Following numerous successes with the 935 and the 936, perhaps the greatest technical milestone in Norbert Singer’s career came with the introduction of the Group C Regulations in 1982. In the development of the 956, he once again proved his tremendous expertise in the field of aerodynamics and provided the vehicle with an exceptional ground effect and thus extremely effective road holding characteristics thanks to a special underbody design with air ducts and the legendary “Singer dent”. The 956 and 962 C won no fewer than five Drivers’, three Makes’ and two Team World Championships between 1982 and 1986. They also achieved seven overall victories at Le Mans.
Norbert Singer celebrated the last overall victory of his active career at Le Mans in 1998, where the two works Porsche 911 GT1 cars, equipped with a carbon fibre monocoque, celebrated a double victory. Norbert Singer’s vehicles also earned more than a dozen titles in the American IMSA series. They also clinched numerous overall victories in the US endurance classic in Daytona, Florida, as well as in the 12 Hours of Sebring in the same US state. In 2003 Norbert Singer was presented with the “Spirit of Le Mans” award by the Automobile Club de l’Ouest (ACO) for his services to the 24 Hours of Le Mans and for his unique successes in the endurance classic, together with Formula 1 Champion and three-time Le Mans winner Phil Hill, with ACO president Michel Cosson presenting the award. This high accolade has been awarded since 2001, with Ferdinand Piëch, Jacky Ickx and Derek Bell being among the winners in previous years.

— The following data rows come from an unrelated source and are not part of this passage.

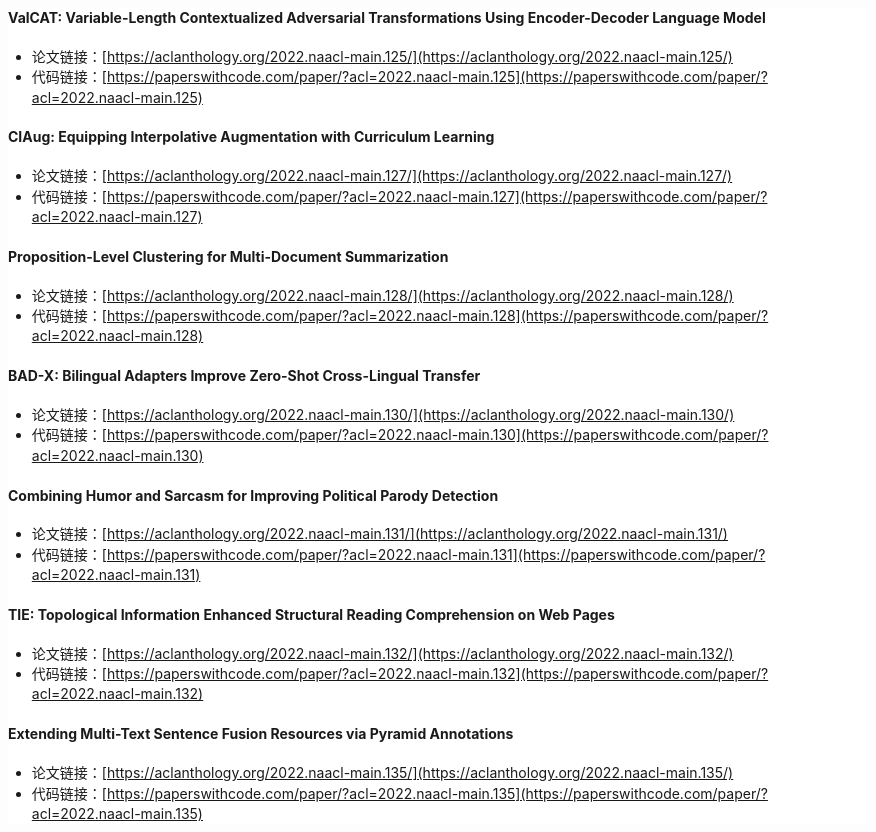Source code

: #### ValCAT: Variable-Length Contextualized Adversarial Transformations Using Encoder-Decoder Language Model

- 论文链接：[https://aclanthology.org/2022.naacl-main.125/](https://aclanthology.org/2022.naacl-main.125/)
- 代码链接：[https://paperswithcode.com/paper/?acl=2022.naacl-main.125](https://paperswithcode.com/paper/?acl=2022.naacl-main.125)

#### CIAug: Equipping Interpolative Augmentation with Curriculum Learning

- 论文链接：[https://aclanthology.org/2022.naacl-main.127/](https://aclanthology.org/2022.naacl-main.127/)
- 代码链接：[https://paperswithcode.com/paper/?acl=2022.naacl-main.127](https://paperswithcode.com/paper/?acl=2022.naacl-main.127)

#### Proposition-Level Clustering for Multi-Document Summarization

- 论文链接：[https://aclanthology.org/2022.naacl-main.128/](https://aclanthology.org/2022.naacl-main.128/)
- 代码链接：[https://paperswithcode.com/paper/?acl=2022.naacl-main.128](https://paperswithcode.com/paper/?acl=2022.naacl-main.128)

#### BAD-X: Bilingual Adapters Improve Zero-Shot Cross-Lingual Transfer

- 论文链接：[https://aclanthology.org/2022.naacl-main.130/](https://aclanthology.org/2022.naacl-main.130/)
- 代码链接：[https://paperswithcode.com/paper/?acl=2022.naacl-main.130](https://paperswithcode.com/paper/?acl=2022.naacl-main.130)

#### Combining Humor and Sarcasm for Improving Political Parody Detection

- 论文链接：[https://aclanthology.org/2022.naacl-main.131/](https://aclanthology.org/2022.naacl-main.131/)
- 代码链接：[https://paperswithcode.com/paper/?acl=2022.naacl-main.131](https://paperswithcode.com/paper/?acl=2022.naacl-main.131)

#### TIE: Topological Information Enhanced Structural Reading Comprehension on Web Pages

- 论文链接：[https://aclanthology.org/2022.naacl-main.132/](https://aclanthology.org/2022.naacl-main.132/)
- 代码链接：[https://paperswithcode.com/paper/?acl=2022.naacl-main.132](https://paperswithcode.com/paper/?acl=2022.naacl-main.132)

#### Extending Multi-Text Sentence Fusion Resources via Pyramid Annotations

- 论文链接：[https://aclanthology.org/2022.naacl-main.135/](https://aclanthology.org/2022.naacl-main.135/)
- 代码链接：[https://paperswithcode.com/paper/?acl=2022.naacl-main.135](https://paperswithcode.com/paper/?acl=2022.naacl-main.135)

In 2004, Norbert Singer retired but continued to work for several more years as an advisor for Porsche customer motorsport until 2010. And even after that, his expert knowledge still continued to be of great value. Especially when it came to restoring racing cars for the Porsche Museum, such as recently in the case of the first 917 with the chassis number 917 001 or the 956 with the chassis number 917 005. Norbert Singer has been giving lectures at the university in Esslingen since 2006. In 2018, he was awarded the golden badge of honour by the university for his commitment and success in teaching at the faculty of automotive engineering.